Pals Now Sidewok Partners
When Doug Peterson sat down to eat in one of Spokane’s Chinese restaurants six years ago, little did he know he was getting a taste of his future fortune.
In the kitchen, Terry Knight was firing up woks and serving up some of Peterson’s favorite food.
Peterson became a regular and the two became quick friends, skiing buddies and later roommates.
Today they’re still roommates, but have little time for any fun now that they’ve become business partners.
Peterson, the self-described “business” end of the business, and Knight, who has been cooking up Egg Foos and Moo Goos, for 17 years, thought they’d be the perfect team for an express Chinese food business.
Two years ago, the two incorporated as Sidewok Oriental Cafe Express, bought a trailer, a few woks and then landed a gig catering concerts and other events at the Gorge Amphitheter.
It was open-air and face-to-face customer interaction.
The business went so well they decided to open a restaurant in Liberty Lake. In February they set up shop just north of Interstate 90 and west of Harvard Road.
“I wanted to get out of the kitchen and now look where I’m at,” jokes Knight, 34.
So Knight, who began as a dishwasher at a Chinese restaurant and turned cook to get away from the boredom, drafted a menu of everything from potstickers to shrimp with lobster sauce.
Peterson, 29, who works 40 hours a week in Group Health’s computer systems department, had to learn to cook.
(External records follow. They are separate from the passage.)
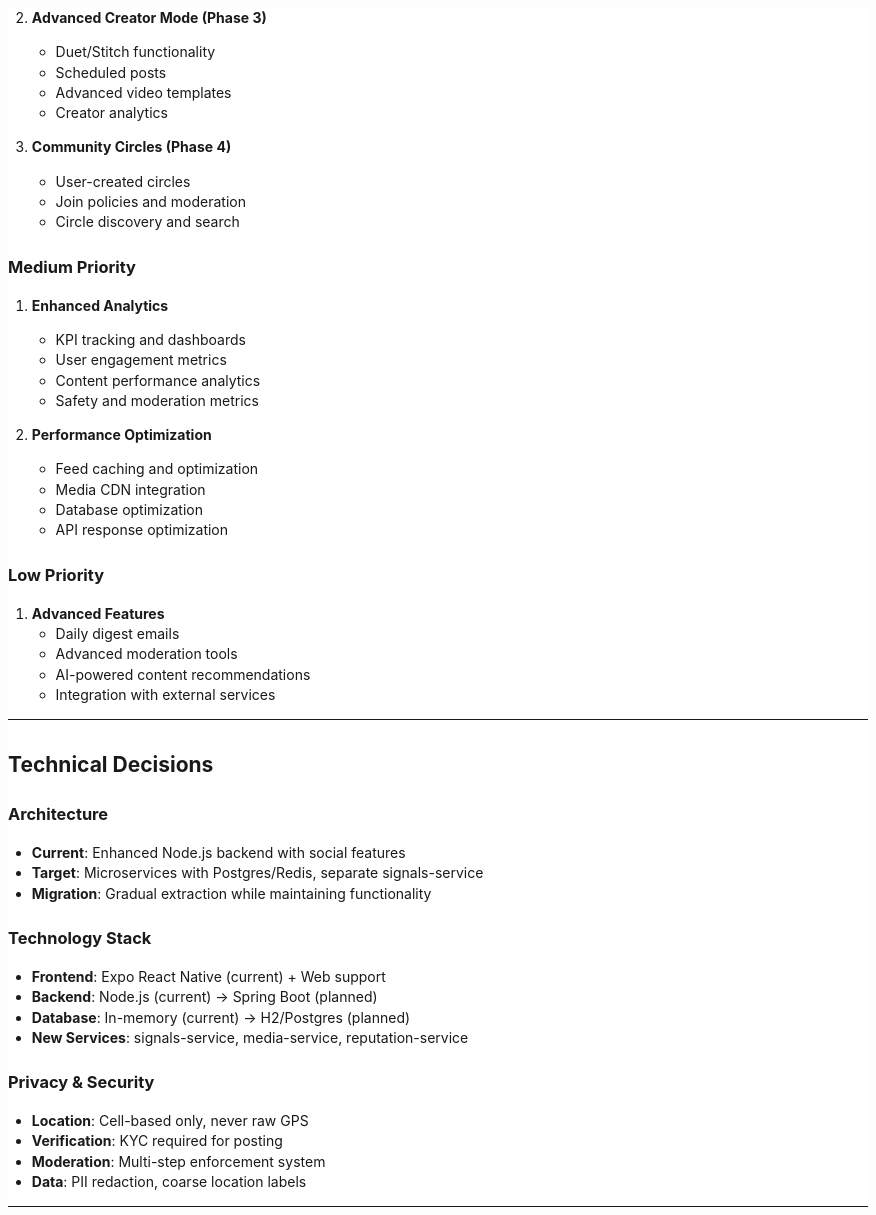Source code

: 2. **Advanced Creator Mode (Phase 3)**
   - Duet/Stitch functionality
   - Scheduled posts
   - Advanced video templates
   - Creator analytics

3. **Community Circles (Phase 4)**
   - User-created circles
   - Join policies and moderation
   - Circle discovery and search

### Medium Priority
1. **Enhanced Analytics**
   - KPI tracking and dashboards
   - User engagement metrics
   - Content performance analytics
   - Safety and moderation metrics

2. **Performance Optimization**
   - Feed caching and optimization
   - Media CDN integration
   - Database optimization
   - API response optimization

### Low Priority
1. **Advanced Features**
   - Daily digest emails
   - Advanced moderation tools
   - AI-powered content recommendations
   - Integration with external services

---

## Technical Decisions

### Architecture
- **Current**: Enhanced Node.js backend with social features
- **Target**: Microservices with Postgres/Redis, separate signals-service
- **Migration**: Gradual extraction while maintaining functionality

### Technology Stack
- **Frontend**: Expo React Native (current) + Web support
- **Backend**: Node.js (current) → Spring Boot (planned)
- **Database**: In-memory (current) → H2/Postgres (planned)
- **New Services**: signals-service, media-service, reputation-service

### Privacy & Security
- **Location**: Cell-based only, never raw GPS
- **Verification**: KYC required for posting
- **Moderation**: Multi-step enforcement system
- **Data**: PII redaction, coarse location labels

---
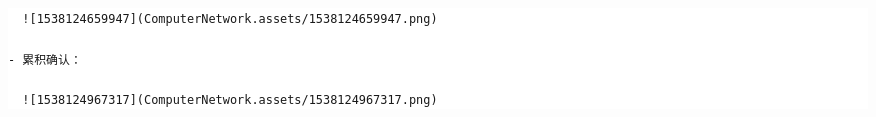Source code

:       ![1538124659947](ComputerNetwork.assets/1538124659947.png)

    - 累积确认：

      ![1538124967317](ComputerNetwork.assets/1538124967317.png)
He admits that on the first day they opened it was hard shuffling food to a standing-room-only crowd. Orders were mixed up. Knight was in the kitchen and he was juggling combinations of orders.
But the crowds kept coming back. They originally thought they would tap into the Liberty Lake lunch crowd, but have discovered a huge market in the Otis Orchards dinner crowd. Dinner is busier than their lunch rush.
They’ve doubled their staff and still cater events throughout the summer.
Now they’re planning on adding a second restaurant this winter. The location is hush-hush, because of competition, the two say.
Knight stays in the kitchen from opening at 11 a.m. to closing at 10 p.m. Peterson has been manning tents at events like Pig Out in the Park and the North Idaho Fair.
The two say they get anywhere from two to three hours of sleep a night.
It’s the price of being an entrepreneur, Peterson said.
“You’ve got to put in your time now in order to know how to do it right.”